You can't really plan for unplanned work, but sometimes things just happen that require staff to drop everything and make some work item their number one priority. In higher education, the dean might ask us to work on a special project. This was unplanned work, and it certainly had an impact on our time. To account for unplanned work, I would add a few rows to the bottom of the spreadsheet, one row per staff member, and reserve this row for unplanned work. If you worked on an emergency project that wasn't on our list, you would record the time worked in your "unplanned work" row, and use a spreadsheet cell comment to indicate the unplanned work item. If this unplanned work impacted another planned work item, the staff member would highlight that other project's status with yellow or red to flag it for the manager. This ended up being a good balance of reporting time without over-burdening staff to fill out a weekly status report.

Roll-up reporting

Sometimes it's helpful for a manager to provide a "roll-up" report of how their team spends their time. This kind of "roll-up" requires adding a new column to the work plan to categorize the type of work. I borrowed from other professional project planners and developed a "code" to represent the type of work:
AN Analyze: Time dedicated to understanding a project or doing background work about the project.

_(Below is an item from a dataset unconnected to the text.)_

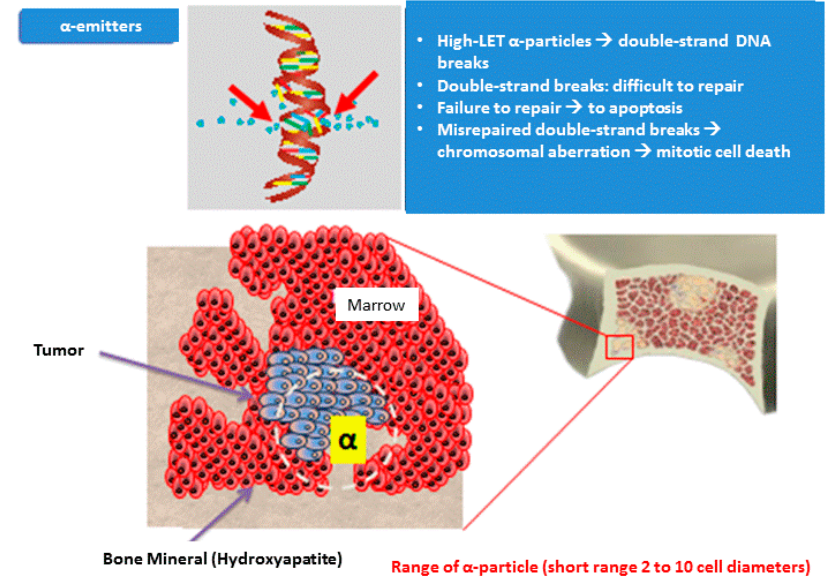
Figure 1. The high linear energy transfer induced by the α emitters (100 keV/µm) causes high frequencies of DNA double helix breaks in adjacent tumor cells. These are difficult to restore by cellular repair damage mechanisms, resulting in a powerful cytotoxic effect (cell death for apoptosis).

DE Design: Designing a solution.
BU Build: The creation of a system.
TE Test: Time dedicated to testing a new system.
DP Deploy: Rolling out a new solution.
P Project: Use this if your project doesn’t use defined phases like Analysis, Design, Build, etc.
PM Project management: Usually reserved for managers who need to report time.
CF Change-fix, or production support.
NP Non-project time, such as vacations and holidays.
UW Unplanned work: Time spent on emergencies or last-minute important work requests that were not planned. By definition, do not plan for UW.
Once you have a code entered for each task on the work plan, you can create a simple roll-up report to show how time has been allocated. Again, let the spreadsheet do this work for you. The =SUMIF() function can use the code as the key to generate the total time for each code. This lets you build a matrix to calculate the total time spent each week for each type of work.